> **BRANO DA ESAMINARE**
···

Insomma, se al tempo della guerra fredda la “filosofia” della Nato era “l’America dentro, la Russia fuori e la Germania sotto” oggi è lecito ritenere che la “filosofia” della Nato sia “l’America dentro, la Russia fuori e l’Ue (ma specialmente il “nucleo centrale” della Ue ossia la Germania, la Francia, l'Italia e la Spagna) sotto”. Consapevole che l’Europa corre questo rischio è indubbiamente Emmanuel Macron che in una intervista a “Politico” e a due giornalisti transalpini ha dichiarato che l’Europa deve ridurre la sua dipendenza dagli Stati Uniti ed evitare di essere trascinata in uno scontro tra Cina e Stati Uniti su Taiwan. In altri termini, per il presidente francese l’Europa deve evitare di essere coinvolta "in crisi che le impediscono di costruire la sua autonomia strategica”. 

Per quanto si possa ritenere che l’europeismo di Macron sia anche espressione di un certo nazionalismo che, com’è noto, è un tratto distintivo la politica della Francia, al presidente francese (indipendentemente dalla questione di Taiwan, su cui Macron doveva essere più "cauto"), come del resto già a Charles de Gaulle, non sfugge l’importanza di distinguere l’euro-atlantismo dall’europeismo***, sebbene Macron sia anche consapevole dei legami di amicizia che uniscono l’Europa all’America e comunque della necessità di un agire strategico basato su una concezione realistica del politico, come dimostra il sostegno  netto  e chiaro della Francia all’Ucraina.

···

> **DATI IN INGRESSO**
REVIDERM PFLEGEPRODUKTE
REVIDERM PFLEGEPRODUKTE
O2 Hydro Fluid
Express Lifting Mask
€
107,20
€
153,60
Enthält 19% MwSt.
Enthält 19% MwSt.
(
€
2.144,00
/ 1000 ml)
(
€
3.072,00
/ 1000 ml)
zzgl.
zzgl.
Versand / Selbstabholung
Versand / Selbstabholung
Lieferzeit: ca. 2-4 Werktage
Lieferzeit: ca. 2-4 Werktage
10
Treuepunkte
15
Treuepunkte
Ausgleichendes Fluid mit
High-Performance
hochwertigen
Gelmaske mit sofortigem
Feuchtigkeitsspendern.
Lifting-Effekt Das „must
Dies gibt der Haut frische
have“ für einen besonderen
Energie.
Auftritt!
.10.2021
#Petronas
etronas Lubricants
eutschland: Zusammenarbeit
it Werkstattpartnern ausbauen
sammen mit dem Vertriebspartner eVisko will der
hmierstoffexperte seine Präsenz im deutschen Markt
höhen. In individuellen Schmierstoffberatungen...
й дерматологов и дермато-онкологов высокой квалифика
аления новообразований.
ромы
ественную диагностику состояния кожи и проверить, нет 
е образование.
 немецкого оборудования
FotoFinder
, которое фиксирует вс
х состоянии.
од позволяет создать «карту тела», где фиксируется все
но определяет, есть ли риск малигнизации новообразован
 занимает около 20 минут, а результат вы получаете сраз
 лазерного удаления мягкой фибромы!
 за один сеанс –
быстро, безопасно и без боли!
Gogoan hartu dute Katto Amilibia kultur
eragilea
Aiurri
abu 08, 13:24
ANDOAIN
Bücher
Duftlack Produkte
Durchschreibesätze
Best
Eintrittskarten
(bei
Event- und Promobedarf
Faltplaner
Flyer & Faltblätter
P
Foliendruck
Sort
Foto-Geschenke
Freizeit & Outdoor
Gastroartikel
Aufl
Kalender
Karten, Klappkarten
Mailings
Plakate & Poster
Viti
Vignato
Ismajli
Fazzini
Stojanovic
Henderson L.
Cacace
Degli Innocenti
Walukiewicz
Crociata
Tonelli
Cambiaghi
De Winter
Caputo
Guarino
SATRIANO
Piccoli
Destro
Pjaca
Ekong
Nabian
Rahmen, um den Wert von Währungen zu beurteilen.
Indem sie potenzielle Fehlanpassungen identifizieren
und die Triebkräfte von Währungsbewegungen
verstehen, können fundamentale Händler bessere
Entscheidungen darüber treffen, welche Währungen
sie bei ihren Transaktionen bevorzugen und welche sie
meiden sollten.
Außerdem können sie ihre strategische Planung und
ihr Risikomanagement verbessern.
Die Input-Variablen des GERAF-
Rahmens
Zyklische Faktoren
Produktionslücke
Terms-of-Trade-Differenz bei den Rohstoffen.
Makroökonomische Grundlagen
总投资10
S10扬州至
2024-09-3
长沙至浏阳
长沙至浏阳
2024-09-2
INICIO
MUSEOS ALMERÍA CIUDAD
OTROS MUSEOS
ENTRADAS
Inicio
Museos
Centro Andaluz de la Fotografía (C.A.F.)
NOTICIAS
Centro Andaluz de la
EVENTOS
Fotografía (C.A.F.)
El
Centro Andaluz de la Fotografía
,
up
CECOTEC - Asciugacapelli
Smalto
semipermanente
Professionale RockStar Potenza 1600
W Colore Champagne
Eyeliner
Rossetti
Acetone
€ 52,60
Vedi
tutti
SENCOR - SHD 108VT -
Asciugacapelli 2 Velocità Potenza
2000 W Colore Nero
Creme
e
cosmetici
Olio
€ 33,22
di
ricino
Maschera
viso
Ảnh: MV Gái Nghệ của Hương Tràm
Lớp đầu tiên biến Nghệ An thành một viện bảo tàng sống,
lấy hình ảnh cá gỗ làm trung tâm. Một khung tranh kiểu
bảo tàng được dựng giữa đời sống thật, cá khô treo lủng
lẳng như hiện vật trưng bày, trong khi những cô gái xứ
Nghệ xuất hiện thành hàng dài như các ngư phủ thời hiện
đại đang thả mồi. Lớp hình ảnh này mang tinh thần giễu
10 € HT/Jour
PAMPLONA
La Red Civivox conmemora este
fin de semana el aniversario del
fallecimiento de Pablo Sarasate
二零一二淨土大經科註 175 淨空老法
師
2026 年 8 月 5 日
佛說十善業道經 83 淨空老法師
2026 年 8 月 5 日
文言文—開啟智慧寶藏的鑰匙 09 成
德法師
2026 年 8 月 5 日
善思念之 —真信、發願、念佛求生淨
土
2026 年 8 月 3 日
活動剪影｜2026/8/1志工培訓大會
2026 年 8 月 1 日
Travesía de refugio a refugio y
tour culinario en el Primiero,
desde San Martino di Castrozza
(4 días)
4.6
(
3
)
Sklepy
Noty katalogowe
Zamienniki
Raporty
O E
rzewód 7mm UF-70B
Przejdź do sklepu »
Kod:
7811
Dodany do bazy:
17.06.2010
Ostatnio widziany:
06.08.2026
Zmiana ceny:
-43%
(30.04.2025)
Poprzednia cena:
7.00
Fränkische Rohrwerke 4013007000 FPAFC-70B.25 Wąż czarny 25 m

···

> **ISTRUZIONI**
1. Nel brano sulla Nato, in quale scontro Macron dice che l'Europa deve evitare di essere trascinata?
2. Ricopia le righe dell'elenco partendo dalla prima e terminando con quella che contiene "Karten, Klappkarten", entrambe incluse.

> **SOLUZIONI PER ESERCIZIO**
1. In uno scontro tra Cina e Stati Uniti su Taiwan.

2.
REVIDERM PFLEGEPRODUKTE
REVIDERM PFLEGEPRODUKTE
O2 Hydro Fluid
Express Lifting Mask
€
107,20
€
153,60
Enthält 19% MwSt.
Enthält 19% MwSt.
(
€
2.144,00
/ 1000 ml)
(
€
3.072,00
/ 1000 ml)
zzgl.
zzgl.
Versand / Selbstabholung
Versand / Selbstabholung
Lieferzeit: ca. 2-4 Werktage
Lieferzeit: ca. 2-4 Werktage
10
Treuepunkte
15
Treuepunkte
Ausgleichendes Fluid mit
High-Performance
hochwertigen
Gelmaske mit sofortigem
Feuchtigkeitsspendern.
Lifting-Effekt Das „must
Dies gibt der Haut frische
have“ für einen besonderen
Energie.
Auftritt!
.10.2021
#Petronas
etronas Lubricants
eutschland: Zusammenarbeit
it Werkstattpartnern ausbauen
sammen mit dem Vertriebspartner eVisko will der
hmierstoffexperte seine Präsenz im deutschen Markt
höhen. In individuellen Schmierstoffberatungen...
й дерматологов и дермато-онкологов высокой квалифика
аления новообразований.
ромы
ественную диагностику состояния кожи и проверить, нет 
е образование.
 немецкого оборудования
FotoFinder
, которое фиксирует вс
х состоянии.
од позволяет создать «карту тела», где фиксируется все
но определяет, есть ли риск малигнизации новообразован
 занимает около 20 минут, а результат вы получаете сраз
 лазерного удаления мягкой фибромы!
 за один сеанс –
быстро, безопасно и без боли!
Gogoan hartu dute Katto Amilibia kultur
eragilea
Aiurri
abu 08, 13:24
ANDOAIN
Bücher
Duftlack Produkte
Durchschreibesätze
Best
Eintrittskarten
(bei
Event- und Promobedarf
Faltplaner
Flyer & Faltblätter
P
Foliendruck
Sort
Foto-Geschenke
Freizeit & Outdoor
Gastroartikel
Aufl
Kalender
Karten, Klappkarten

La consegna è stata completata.